Sarah sorriu, com as bochechas coradas.

— Meus padrões de expectativas masculinas vêm de livros e filmes fofos. Não é impossível de se encontrar, então... — ela deu de ombros.

Assenti com a cabeça, estacionando o carro. Enquanto Sarah destravava o cinto de segurança, comentei com um suspiro:

— Sabe, Sarah? Eu acho que somos nós que aceitamos muito pouco. Aí quando aparece um homem que nos trata igual rainha, é mais do que merecemos... Mas é assim que sempre deveria ser, certo?

— A senhorita está certíssima, senhorita Lewis.

Olhei-a com o nariz franzido, fazendo-a rir generosamente.

— Desculpe, é a força do hábito. Você está certíssima, Cecilia.

— Assim está melhor. Vamos indo?

— Demorou!

 

Nosso “dia de compras” foi uma visita entusiasta à loja de departamento, que era o que a mesada de Sarah podia pagar – apesar de me oferecer para pagar o vestido que ela escolheu, havia certa sensação de conquista em poder comprar algo com o dinheiro que ela havia poupado, então quem seria eu a interferir? – e o que mais casava com seu gosto pessoal. Também escolhi um vestido para chamar de meu grudinho: amarelo, com estampa de margaridas, decote de coração e com uma saia assimétrica. Era lindo.

Sarah tinha toda razão, era mesmo uma elevada na autoestima.

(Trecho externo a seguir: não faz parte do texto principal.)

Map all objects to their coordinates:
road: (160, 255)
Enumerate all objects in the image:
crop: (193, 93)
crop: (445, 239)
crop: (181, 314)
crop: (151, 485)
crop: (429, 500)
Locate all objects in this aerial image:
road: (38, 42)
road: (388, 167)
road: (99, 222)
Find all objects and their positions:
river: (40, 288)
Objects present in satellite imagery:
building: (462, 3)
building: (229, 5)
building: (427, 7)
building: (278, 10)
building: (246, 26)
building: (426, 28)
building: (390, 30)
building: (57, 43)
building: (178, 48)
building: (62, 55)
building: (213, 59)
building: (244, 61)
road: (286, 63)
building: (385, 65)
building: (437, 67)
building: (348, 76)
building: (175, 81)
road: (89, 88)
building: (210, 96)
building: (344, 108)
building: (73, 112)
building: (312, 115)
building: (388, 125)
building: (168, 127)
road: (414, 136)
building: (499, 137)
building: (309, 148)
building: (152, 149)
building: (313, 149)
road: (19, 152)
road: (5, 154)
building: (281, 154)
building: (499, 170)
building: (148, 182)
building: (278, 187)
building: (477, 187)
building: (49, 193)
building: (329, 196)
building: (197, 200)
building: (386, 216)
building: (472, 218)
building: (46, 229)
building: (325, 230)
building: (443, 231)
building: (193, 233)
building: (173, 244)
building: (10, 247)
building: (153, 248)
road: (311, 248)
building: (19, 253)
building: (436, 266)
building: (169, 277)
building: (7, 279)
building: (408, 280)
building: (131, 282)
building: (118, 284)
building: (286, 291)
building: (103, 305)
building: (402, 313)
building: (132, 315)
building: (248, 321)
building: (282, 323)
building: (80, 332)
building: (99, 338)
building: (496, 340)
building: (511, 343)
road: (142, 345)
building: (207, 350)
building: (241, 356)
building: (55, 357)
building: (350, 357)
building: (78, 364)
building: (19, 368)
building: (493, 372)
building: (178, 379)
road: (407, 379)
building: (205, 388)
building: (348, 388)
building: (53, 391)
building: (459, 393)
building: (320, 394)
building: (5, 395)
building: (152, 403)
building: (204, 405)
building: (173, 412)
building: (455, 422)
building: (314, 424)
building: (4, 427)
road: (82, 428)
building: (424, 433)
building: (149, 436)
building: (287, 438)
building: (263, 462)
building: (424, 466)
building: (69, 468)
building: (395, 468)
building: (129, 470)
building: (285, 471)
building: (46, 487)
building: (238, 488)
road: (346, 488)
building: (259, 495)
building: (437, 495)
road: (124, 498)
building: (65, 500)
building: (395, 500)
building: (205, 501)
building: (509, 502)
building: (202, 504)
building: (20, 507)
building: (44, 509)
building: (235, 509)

Após isso, fomos assistir ao terceiro filme da nova franquia dos X-Men – alegrando minha versão mais nova que ainda vivia dentro de mim, apenas um pouco mais tímida – e, apesar de não ter acompanhado os filmes anteriores e ter ficado um pouco perdida, prometi à Sarah que o faria o quanto antes. E era verdade, no meu bloquinho de notas agora continha os tópicos “Ed Sheeran” e “X-Men: filmes novos”.

Rimos muito e, por incrível que pareça, tudo que Sarah dizia (mesmo que um pouco enfeitado demais, vamos combinar) fazia muito sentido. Ainda que ela acreditasse que eu estava pedindo por algo romântico, era bom ver que fazer amizade não era tão complicado como eu havia acreditado por um bom tempo. A receita era simples: seja você mesma, seja agradável e seja uma bobalhona quando conveniente.

Naquela noite, deixei Sarah Palmer em casa às 21h30, não roubei Walt de Noelle para ter com quem dormir... Até mesmo dispensei com gentileza meu episódio diário de Velvet. Naquela noite, pendurei meu novo vestido do lado do armário... Um lembrete sutil de que amanhã seria um novo dia, nem tudo estava perdido e que eu poderia sim ser divertida.

Era hora de fazer as pazes com o meu grande amor do passado.

Meu Deus. Reformulando meus posicionamentos...

Naquela noite, dormir foi mais custoso do que imaginei.